Dataset entries
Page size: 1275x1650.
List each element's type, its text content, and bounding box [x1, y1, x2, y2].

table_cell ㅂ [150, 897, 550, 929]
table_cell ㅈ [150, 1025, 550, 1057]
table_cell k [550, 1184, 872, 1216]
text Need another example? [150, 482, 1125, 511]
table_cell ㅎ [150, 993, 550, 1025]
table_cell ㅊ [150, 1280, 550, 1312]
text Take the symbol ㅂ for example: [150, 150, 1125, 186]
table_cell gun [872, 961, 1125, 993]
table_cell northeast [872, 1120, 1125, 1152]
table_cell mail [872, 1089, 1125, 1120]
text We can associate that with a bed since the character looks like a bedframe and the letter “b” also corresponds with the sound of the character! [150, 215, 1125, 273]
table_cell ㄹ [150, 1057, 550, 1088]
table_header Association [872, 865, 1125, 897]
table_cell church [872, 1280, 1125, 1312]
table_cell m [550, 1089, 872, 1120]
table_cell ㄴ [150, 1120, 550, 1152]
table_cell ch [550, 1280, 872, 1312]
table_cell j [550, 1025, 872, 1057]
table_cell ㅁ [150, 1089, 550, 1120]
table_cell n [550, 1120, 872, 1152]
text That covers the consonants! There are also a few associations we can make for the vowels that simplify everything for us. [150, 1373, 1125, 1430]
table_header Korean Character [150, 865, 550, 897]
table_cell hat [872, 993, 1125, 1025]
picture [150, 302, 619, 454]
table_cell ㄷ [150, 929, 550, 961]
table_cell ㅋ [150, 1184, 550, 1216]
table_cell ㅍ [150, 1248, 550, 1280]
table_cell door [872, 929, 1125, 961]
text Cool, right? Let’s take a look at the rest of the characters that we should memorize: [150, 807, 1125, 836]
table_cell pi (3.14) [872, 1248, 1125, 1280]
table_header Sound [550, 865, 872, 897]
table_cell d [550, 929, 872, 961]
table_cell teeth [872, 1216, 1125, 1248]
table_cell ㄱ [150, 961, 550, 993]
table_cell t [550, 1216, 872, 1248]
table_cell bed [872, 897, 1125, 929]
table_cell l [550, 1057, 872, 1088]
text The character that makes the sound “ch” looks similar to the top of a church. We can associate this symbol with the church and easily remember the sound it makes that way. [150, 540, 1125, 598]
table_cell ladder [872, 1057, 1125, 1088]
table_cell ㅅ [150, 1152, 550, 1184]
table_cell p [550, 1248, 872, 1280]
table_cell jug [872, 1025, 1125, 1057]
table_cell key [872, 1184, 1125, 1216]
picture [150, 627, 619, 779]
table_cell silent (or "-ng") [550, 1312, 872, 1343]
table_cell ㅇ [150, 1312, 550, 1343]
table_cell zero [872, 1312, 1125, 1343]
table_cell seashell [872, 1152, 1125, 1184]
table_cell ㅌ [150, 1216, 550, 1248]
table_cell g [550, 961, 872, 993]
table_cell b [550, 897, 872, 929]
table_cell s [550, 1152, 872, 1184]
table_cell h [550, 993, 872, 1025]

→ **What you have to do**
Copy all of the data exactly.

→ **Result of the task**
Page size: 1275x1650.
List each element's type, its text content, and bounding box [x1, y1, x2, y2].

table_cell ㅂ [150, 897, 550, 929]
table_cell ㅈ [150, 1025, 550, 1057]
table_cell k [550, 1184, 872, 1216]
text Need another example? [150, 482, 1125, 511]
table_cell ㅎ [150, 993, 550, 1025]
table_cell ㅊ [150, 1280, 550, 1312]
text Take the symbol ㅂ for example: [150, 150, 1125, 186]
table_cell gun [872, 961, 1125, 993]
table_cell northeast [872, 1120, 1125, 1152]
table_cell mail [872, 1089, 1125, 1120]
text We can associate that with a bed since the character looks like a bedframe and the letter “b” also corresponds with the sound of the character! [150, 215, 1125, 273]
table_cell ㄹ [150, 1057, 550, 1088]
table_header Association [872, 865, 1125, 897]
table_cell church [872, 1280, 1125, 1312]
table_cell m [550, 1089, 872, 1120]
table_cell ㄴ [150, 1120, 550, 1152]
table_cell ch [550, 1280, 872, 1312]
table_cell j [550, 1025, 872, 1057]
table_cell ㅁ [150, 1089, 550, 1120]
table_cell n [550, 1120, 872, 1152]
text That covers the consonants! There are also a few associations we can make for the vowels that simplify everything for us. [150, 1373, 1125, 1430]
table_header Korean Character [150, 865, 550, 897]
table_cell hat [872, 993, 1125, 1025]
picture [150, 302, 619, 454]
table_cell ㄷ [150, 929, 550, 961]
table_cell ㅋ [150, 1184, 550, 1216]
table_cell ㅍ [150, 1248, 550, 1280]
table_cell door [872, 929, 1125, 961]
text Cool, right? Let’s take a look at the rest of the characters that we should memorize: [150, 807, 1125, 836]
table_cell pi (3.14) [872, 1248, 1125, 1280]
table_header Sound [550, 865, 872, 897]
table_cell d [550, 929, 872, 961]
table_cell teeth [872, 1216, 1125, 1248]
table_cell ㄱ [150, 961, 550, 993]
table_cell t [550, 1216, 872, 1248]
table_cell bed [872, 897, 1125, 929]
table_cell l [550, 1057, 872, 1088]
text The character that makes the sound “ch” looks similar to the top of a church. We can associate this symbol with the church and easily remember the sound it makes that way. [150, 540, 1125, 598]
table_cell ladder [872, 1057, 1125, 1088]
table_cell ㅅ [150, 1152, 550, 1184]
table_cell p [550, 1248, 872, 1280]
table_cell jug [872, 1025, 1125, 1057]
table_cell key [872, 1184, 1125, 1216]
picture [150, 627, 619, 779]
table_cell silent (or "-ng") [550, 1312, 872, 1343]
table_cell ㅇ [150, 1312, 550, 1343]
table_cell zero [872, 1312, 1125, 1343]
table_cell seashell [872, 1152, 1125, 1184]
table_cell ㅌ [150, 1216, 550, 1248]
table_cell g [550, 961, 872, 993]
table_cell b [550, 897, 872, 929]
table_cell s [550, 1152, 872, 1184]
table_cell h [550, 993, 872, 1025]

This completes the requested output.